The 16th annual Demographia International Housing Affordability Survey released today, which examines 309 housing markets in eight countries, rated all eight markets in New Zealand as "severely unaffordable".
Tauranga-Western Bay of Plenty was the least affordable, costing 9.3 times the local median wage, edging out Auckland at 8.6, followed by Napier-Hastings, Hamilton, Dunedin, Wellington, Palmerston North and Christchurch.
Angus Dreaver said he and his partner spent eight months looking for a house last year before giving up.
"We both work in Wellington and we ended up looking around Paekakariki/Kāpiti area but then the transport costs started to weigh out the costs of having a cheaper house.
"Every time we saw something we thought we could afford, it turned out there's like $20,000 worth of work that needs to be done.
"It starts to grind you down after a while and you start losing a lot of hope."
The couple, who are in their mid-20s, earn $8000 too much to qualify for the government's $10,000 HomeStart grant.
"It just feels like we're kind of stuck in the middle where we are doing too well to qualify for assistance, but not well enough to actually afford a house."

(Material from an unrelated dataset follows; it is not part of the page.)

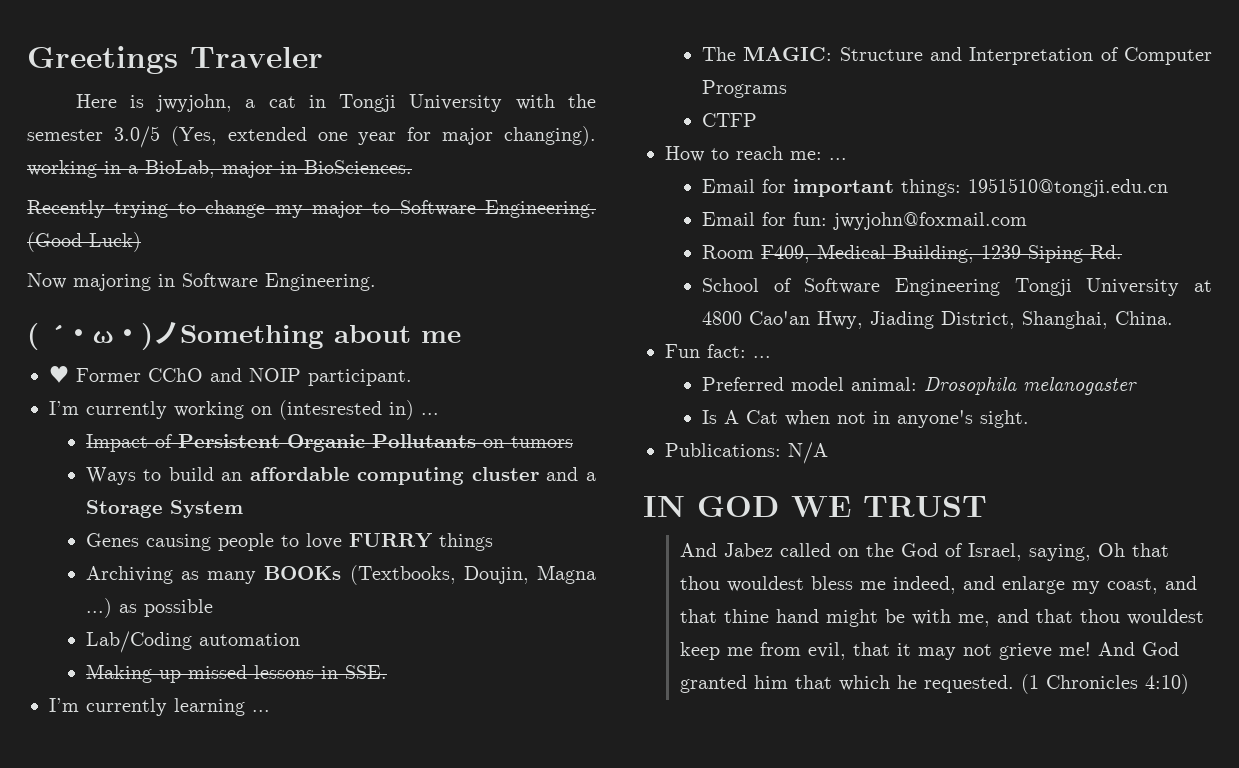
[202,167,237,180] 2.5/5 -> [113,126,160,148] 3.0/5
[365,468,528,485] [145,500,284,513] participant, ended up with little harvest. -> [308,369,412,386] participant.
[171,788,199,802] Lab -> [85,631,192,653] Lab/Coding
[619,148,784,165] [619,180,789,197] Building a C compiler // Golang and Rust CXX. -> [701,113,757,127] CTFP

According to the Demographia report, it cost seven times the median wage to buy a house in the third quarter of last year, up from six and a half times the median wage the year before.

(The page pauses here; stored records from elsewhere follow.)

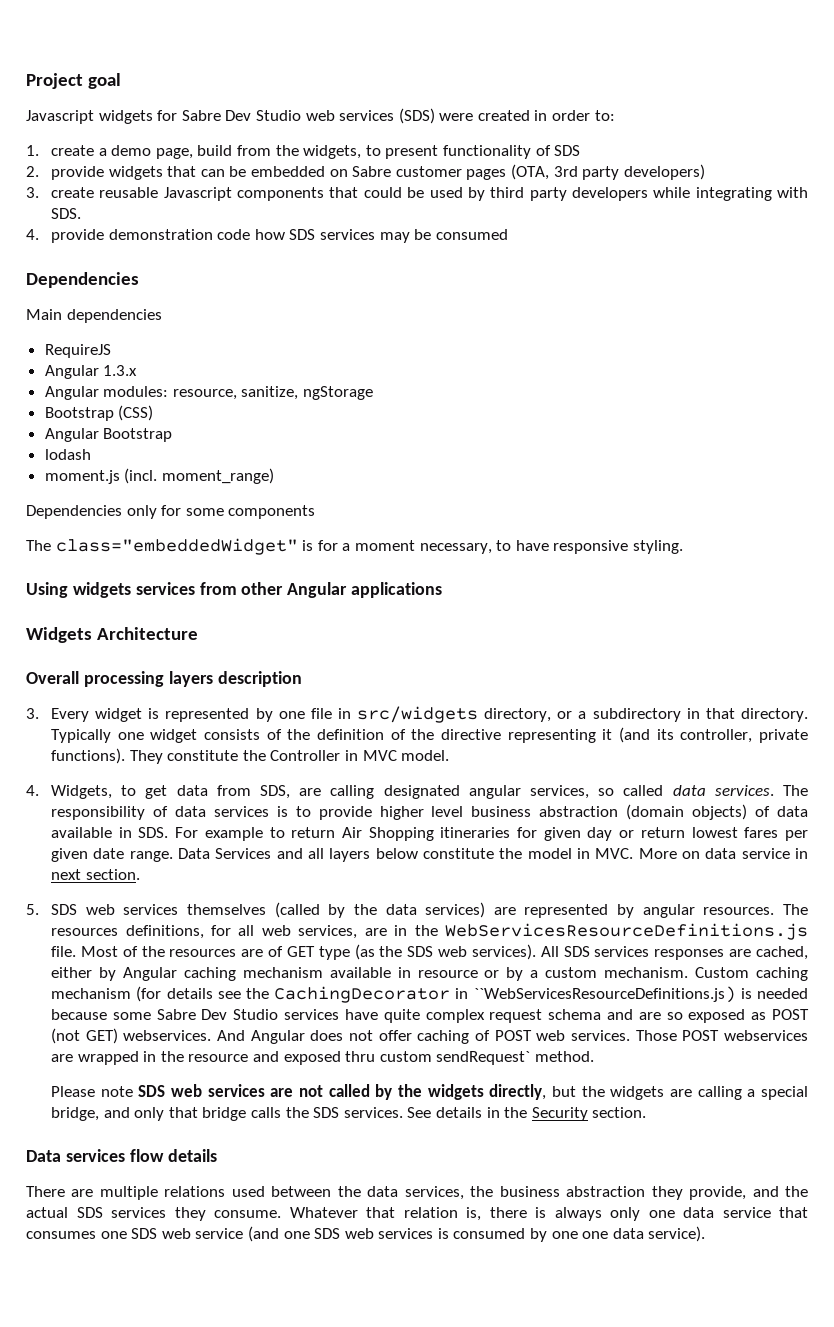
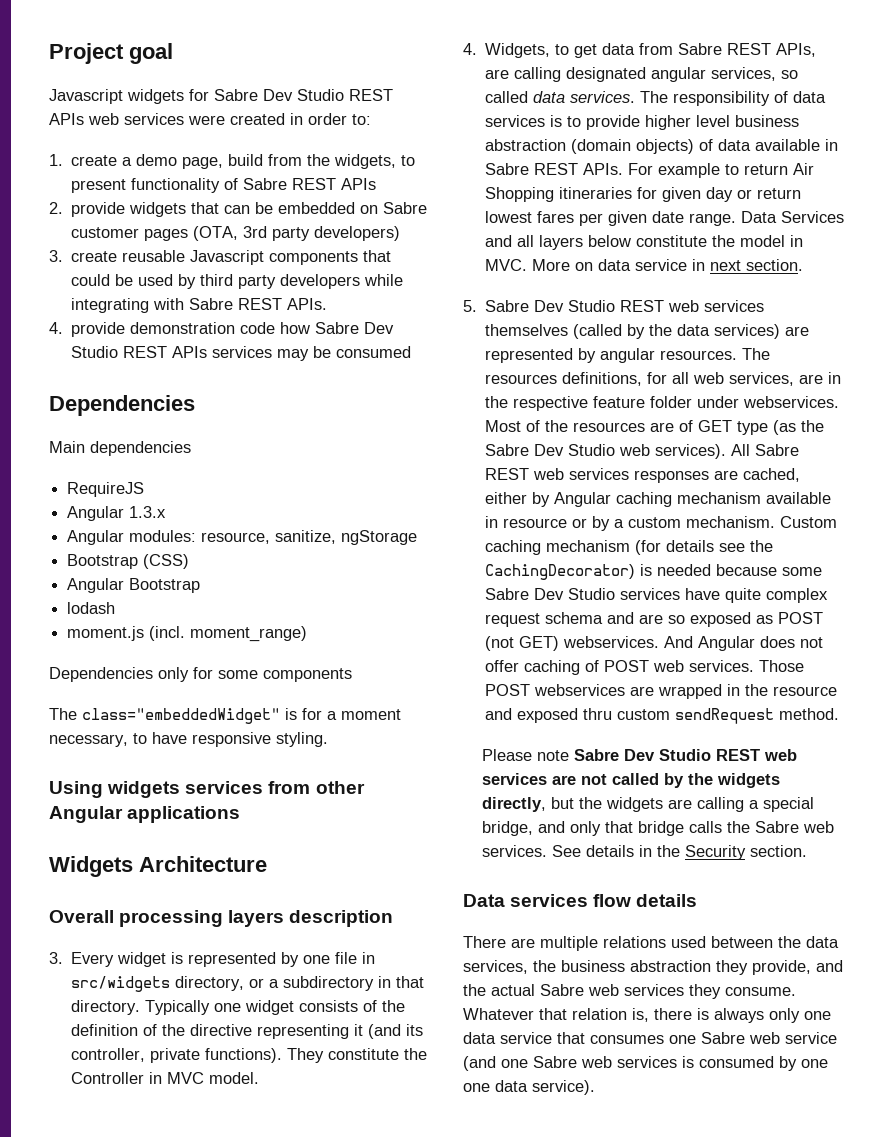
[305,108,435,124] web services (SDS) -> [349,89,393,101] [49,113,184,125] REST APIs web services
[554,145,581,156] SDS -> [243,178,377,190] Sabre REST APIs
[51,208,82,219] SDS. -> [189,298,328,310] Sabre REST APIs.
[289,229,316,240] SDS -> [315,322,395,334] [71,346,208,358] Sabre Dev Studio REST APIs
[260,785,291,799] SDS, -> [678,43,817,57] Sabre REST APIs,
[138,827,169,838] SDS. -> [485,163,624,175] Sabre REST APIs.
[51,904,78,915] SDS -> [485,300,665,312] Sabre Dev Studio REST
[444,923,808,940] [51,946,77,957] WebServicesResourceDefinitions.js file. -> [513,396,840,411] respective feature folder under webservices.
[407,944,590,960] SDS web services). All SDS -> [485,444,800,459] [485,468,565,480] Sabre Dev Studio web services). All Sabre REST web
[274,986,736,1003] CachingDecorator in ``WebServicesResourceDefinitions.js) -> [485,564,636,580] CachingDecorator)
[436,1051,531,1065] sendRequest` -> [675,708,775,724] sendRequest
[138,1085,166,1097] SDS -> [573,749,760,761] Sabre Dev Studio REST
[313,1107,340,1118] SDS -> [754,821,834,833] Sabre web
[76,1207,103,1218] SDS -> [540,984,619,996] Sabre web
[131,1228,158,1239] SDS -> [701,1032,745,1044] Sabre
[314,1228,341,1239] SDS -> [533,1056,577,1068] Sabre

Co-author Hugh Pavletich said there was no doubt housing affordability was getting worse.
"This survey is a huge wake-up call basically for all involved at central and local government.
"The whole situation has moved from a crisis to a disaster."
Pavletich said high house prices were "a threat to the middle class".
And that was a problem for everyone because the middle class includes teachers, nurses, firefighters, police officers, social workers.
"It's a massive social problem."
Wellington Hospital nurse Katrina Hopkinson feels lucky to own her own home, but she said many of her colleagues had no hope of getting a mortgage.
"The nearest bank to Wellington Hospital has been telling nurses that if they want to afford a house in Wellington, they should leave nursing."
Some were leaving for Australia.
Others were buying in Hutt Valley and on Kāpiti Coast, so they would not be able to get to work in the event of a disaster like a major earthquake, she said.
Meanwhile, the number of people on the waiting list for state housing has more than doubled in the last two years to just under 14,000.
The government has budgeted more than $2 billion this financial year for rent subsidies and emergency housing grants.
Hugh Pavletich said the most effective strategy to help low income households was to "improve middle-income housing affordability".
He is optimistic that legislation currently before Parliament to relax planning rules and allow councils to pay for infrastructure over time will make housing more affordable.
But meanwhile, councils should free up more land for development, he said.
However, economist Shamubeel Eaqub said developers were not interested in building affordable houses or houses to rent.
"That kind of belief that somehow if you build enough really expensive houses it will trickle down to help people at the bottom is a bit misplaced.
"There are specific parts of the market - particularly the small, more affordable end of the market - that the market is not very good at supplying.
"So it's not as simple as saying we need to open up more land."
The hundreds of thousands of New Zealanders languishing in over-crowded or substandard housing could not afford to wait for long term structural change, he said.
"The government needs to start building more social housing now."